> **Excerpt**:
»»

= Listed buildings in Weeford =

Weeford is a civil parish in the district of Lichfield, Staffordshire, England. The parish contains eight listed buildings that are recorded in the National Heritage List for England. All the listed buildings are designated at Grade II, the lowest of the three grades, which is applied to "buildings of national importance and special interest". The parish includes the village of Weeford and the surrounding countryside. The buildings in Weeford House Farm were at one time part of a large coach staging complex, and some of them are listed. The other listed buildings are a church, a farmhouse, and two lodges.

««

[Collected data]
»»

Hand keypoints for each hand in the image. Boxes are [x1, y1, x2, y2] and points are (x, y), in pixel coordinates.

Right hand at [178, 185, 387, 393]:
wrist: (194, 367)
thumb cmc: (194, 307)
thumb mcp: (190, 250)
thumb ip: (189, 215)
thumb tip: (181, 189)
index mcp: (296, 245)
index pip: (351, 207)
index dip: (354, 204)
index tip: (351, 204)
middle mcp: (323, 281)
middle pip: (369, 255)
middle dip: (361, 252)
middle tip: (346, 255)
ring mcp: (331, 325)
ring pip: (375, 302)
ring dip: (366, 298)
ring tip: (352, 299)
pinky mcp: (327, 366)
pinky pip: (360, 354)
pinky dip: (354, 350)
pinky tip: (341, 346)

««

> **Tasks to perform**:
**a)** Translate this sentence from the Weeford passage into French: "The parish includes the village of Weeford and the surrounding countryside."
**b)** According to the Weeford passage, at what grade are all of the parish's listed buildings designated?
These rows are material separate from the Weeford passage.

> **Answers to this exercise**:
**a)** La paroisse comprend le village de Weeford et la campagne environnante.

**b)** Grade II